SSHAC Prozess

Warum braucht es Richtlinien für die Gefährdungsanalyse?

Die Erdbebengefährdung an einem bestimmten Ort kann nicht allein mit naturwissenschaftlichen Methoden bestimmt werden, da nicht alle dazu nötigen Daten vorhanden sind oder erhoben werden können. Ein wichtiges Element ist daher die Beurteilung der vorhandenen Daten und ihrer Unsicherheiten durch erfahrene, unabhängige Experten. Ihre Meinungsbildung darf vom Auftraggeber nicht beeinflusst werden.

Auf Verlangen der damaligen Hauptabteilung für die Sicherheit der Kernanlagen (HSK) – das heutige Eidgenössische Nuklearsicherheitsinspektorat (ENSI) – wurde das Projekt PEGASOS nach dem sogenannten SSHAC-Level-4-Verfahren durchgeführt. Die Richtlinien (NUREG-CR 6372) für dieses Verfahren wurden vom amerikanischen Senior Seismic Hazard Analysis Committee (SSHAC) entwickelt.

Ziel dieses Verfahrens ist, möglichst alle Meinungen der qualifizierten Fachwelt zu berücksichtigen und die Unabhängigkeit der Expertenurteile im grösstmöglichen Mass sicherzustellen. Es handelt sich um ein äusserst anspruchsvolles Verfahren, das viel Zeit und Ressourcen in Anspruch nimmt. Dabei bildet das Level 4 die höchste von vier Stufen und soll gemäss dem Verfahren die grösstmögliche Unabhängigkeit der Experten und Robustheit der Ergebnisse sicherstellen.

Mit PEGASOS ist man in der Schweiz aber noch einen Schritt weiter gegangen und hat international neue Massstäbe im Bezug auf umfangreiche transparente Dokumentation und Qualitätssicherung bei der Erdbebengefährungsbestimmung gesetzt, die auch Eingang in neue Richtlinien (NUREG 2117) gefunden haben.

Systematisches Sicherstellen der Unabhängigkeit
Level-4 heisst, dass das Verfahren über das Einholen der Expertenmeinungen hinausgeht.

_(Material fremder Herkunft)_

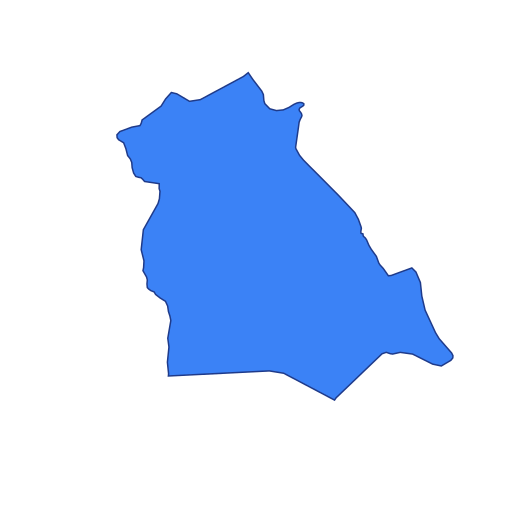 SVG path tracing the border of South Khorasan, rotated 332°
{"feature_id": "IRN-3244", "entity_name": "South Khorasan", "entity_type": "Province", "adm_level": 1, "iso_a3": "IRN", "parent_name": "Iran", "parent_adm1": "", "projection": "orthographic", "projection_center": [59.888, 32.335], "detail": "fine", "context": "isolated", "style": "filled", "palette": "blue", "viewbox_px": 512, "rotation_deg": 332, "n_neighbors": 0, "source": "natural_earth", "source_scale": "10m", "svg_char_len": 1879}
<svg xmlns="http://www.w3.org/2000/svg" viewBox="0 0 512 512"><g transform="rotate(332 256 256)"><path d="M335.2,90.5L336.1,98.7L338.5,113.2L338.3,116.9L335.9,122.5L335.3,125.6L337.3,132.5L342.3,137.2L348.7,139.8L354.9,140.3L360.7,139.9L363.8,140.1L366.4,140.8L367.7,141.5L369.0,142.7L369.7,144.0L369.1,145.2L367.9,145.6L364.1,145.9L362.8,146.9L362.5,148.2L362.8,149.8L363.0,151.5L362.6,153.4L361.7,154.4L359.2,156.1L356.9,158.1L353.9,162.3L350.1,167.5L345.8,173.4L342.0,178.6L341.6,180.0L341.7,187.5L342.9,193.5L345.2,201.3L348.0,210.4L350.9,219.9L353.9,229.9L357.2,240.8L360.8,253.9L363.6,264.1L363.6,271.8L362.5,279.3L362.1,280.9L360.0,283.7L359.4,285.1L359.7,285.7L360.3,286.1L360.8,286.6L360.1,288.7L360.3,289.7L360.7,290.6L361.0,291.6L361.2,293.7L360.7,299.5L360.9,304.1L362.1,312.9L361.1,319.9L361.3,322.1L362.5,326.7L363.6,335.6L366.3,336.7L374.5,337.8L388.0,339.7L389.7,345.2L388.7,356.6L383.6,369.2L379.9,383.1L378.5,407.9L378.9,415.1L383.2,433.5L383.1,436.5L381.9,438.4L379.1,439.6L368.0,440.1L361.2,434.4L348.2,416.1L338.1,408.8L330.6,406.7L328.7,405.3L325.8,402.2L321.4,401.5L260.2,418.8L257.7,420.1L225.4,372.5L213.8,363.7L122.3,320.8L123.5,319.0L127.9,308.2L136.4,295.5L139.5,287.2L150.5,273.0L151.8,268.6L152.6,264.0L154.5,258.7L154.8,253.5L151.7,248.2L149.3,242.8L149.2,239.9L146.9,237.2L145.8,235.0L145.2,232.9L146.6,229.5L148.8,226.1L149.5,223.2L149.3,215.9L151.3,213.5L154.8,207.7L157.6,196.5L168.9,179.9L194.1,163.7L197.6,160.1L201.6,153.8L202.1,151.1L204.5,146.7L192.6,137.9L192.0,135.1L191.2,132.9L189.4,131.5L187.2,129.3L186.9,125.3L188.1,119.9L190.2,115.1L190.6,111.3L189.8,107.1L191.5,100.2L192.3,93.9L189.3,88.9L188.9,86.4L190.1,83.7L194.3,82.2L206.8,83.9L214.8,86.4L217.0,84.9L219.3,82.4L242.6,79.1L249.9,74.9L258.0,71.9L262.2,75.6L269.9,88.2L280.2,91.8L329.1,91.6L335.2,90.5L335.2,90.5Z" fill="#3b82f6" stroke="#1e3a8a" stroke-width="1.5"/></g></svg>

Die Experten selbst sind für die technischen Auswertungen und die Modelle verantwortlich und diskutieren ihre Ergebnisse untereinander, um zur bestmöglichen Einschätzung der Gefährdung zu gelangen. Die Kernkraftwerksbetreiber können dabei keinen Einfluss auf die Meinungsbildung der Experten nehmen, ebenso wenig wie die Aufsichtsbehörde ENSI. Die Experten erarbeiten ihre Resultate nach ihrem besten Wissen und Gewissen. Das ENSI kontrolliert, dass die SSHAC-Regeln eingehalten werden.

Die Projektteams von PEGASOS umfassten rund 25 renommierte Professoren und Experten aus sieben europäischen Ländern und aus den USA. Rund 30 weitere schweizerische und ausländische Spezialisten stellten ihnen Daten und Expertisen zur Verfügung. Wissenschaftlich geleitet wurde der SSHAC-Level-4-Prozess bei PEGASOS von zwei amerikanischen Experten, die dieses Verfahren in den 1990er-Jahren mitentwickelt  hatten.

Ein solches Verfahren der Stufe 4 wurde bisher weltweit erst zweimal durchgeführt: Für das geologische Tiefenlager Yucca-Mountain in den USA und bei PEGASOS. Die Schweiz steht damit bei der Qualität der Abschätzung der Erdbebengefährdung ihrer Kernkraftwerke auf dem Spitzenplatz.